Shooting Gazette
- Cover of the final issue (May 2021)
- Categories: sports magazine
- Frequency: Monthly
- Circulation: 12,532 (ABC Jan - Dec 2013) Print and digital editions.
- First issue: 1989
- Final issue: May 2021
- Company: Future plc
- Country: United Kingdom
- Based in: Stamford, Lincolnshire
- Language: English
- Website: www.shootinggazette.co.uk
- ISSN: 0957-4182

= Shooting Gazette =

British magazine

Shooting Gazette was a monthly field sports magazine published by Future plc.

Shooting Gazette covered all aspects of driven shooting, both in the UK and abroad. It includes advice on gamekeeping, regular interviews with leading figures in the shooting industry, and reviews of new shotguns, shooting clothing and equipment. A gundog section offers advice on training and breeding, as well as reporting on gundog trials around the country.
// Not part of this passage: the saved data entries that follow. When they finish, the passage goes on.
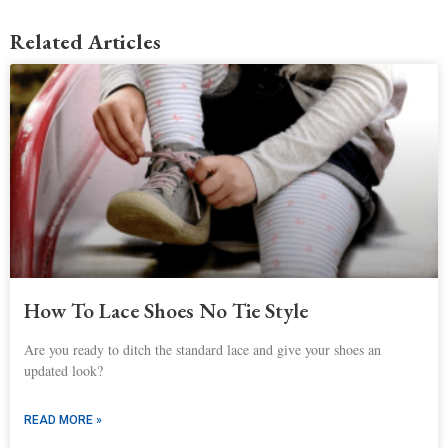
Related Articles
How To Lace Shoes No Tie Style
Are you ready to ditch the standard lace and give your shoes an
updated look?
READ MORE »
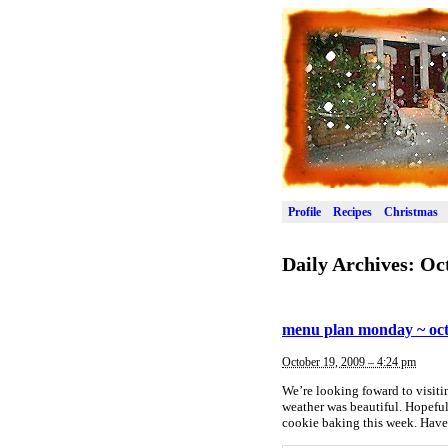
Profile
Recipes
Christmas
Daily Archives:
Oct
menu plan monday ~ oct
October 19, 2009 – 4:24 pm
We’re looking foward to visiti
weather was beautiful. Hopeful
cookie baking this week. Have 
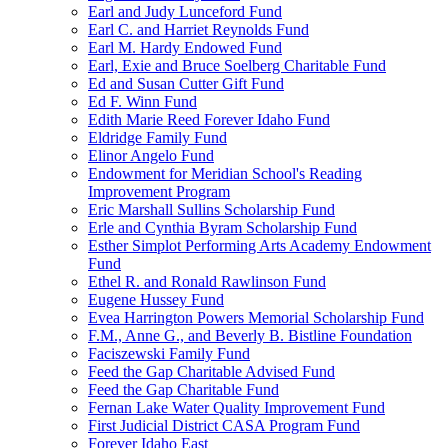
Earl and Judy Lunceford Fund
Earl C. and Harriet Reynolds Fund
Earl M. Hardy Endowed Fund
Earl, Exie and Bruce Soelberg Charitable Fund
Ed and Susan Cutter Gift Fund
Ed F. Winn Fund
Edith Marie Reed Forever Idaho Fund
Eldridge Family Fund
Elinor Angelo Fund
Endowment for Meridian School's Reading
Improvement Program
Eric Marshall Sullins Scholarship Fund
Erle and Cynthia Byram Scholarship Fund
Esther Simplot Performing Arts Academy Endowment
Fund
Ethel R. and Ronald Rawlinson Fund
Eugene Hussey Fund
Evea Harrington Powers Memorial Scholarship Fund
F.M., Anne G., and Beverly B. Bistline Foundation
Faciszewski Family Fund
Feed the Gap Charitable Advised Fund
Feed the Gap Charitable Fund
Fernan Lake Water Quality Improvement Fund
First Judicial District CASA Program Fund
Forever Idaho East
Shooting Gazette was the official magazine of the Countryside Alliance Shooting Campaign.

Will Hetherington has been the editor since July 2004.

==History==
Founded in Lincolnshire in 1989, originally as a quarterly publication, the magazine, then called The Shooting Gazette, became a bi-monthly in October/November of that year. EMAP traded the title to IPC Media in 1996 in exchange for Classic Cars.

The magazine was discontinued by its owner Future plc (which acquired previous owner TI Media in 2020) in May 2021.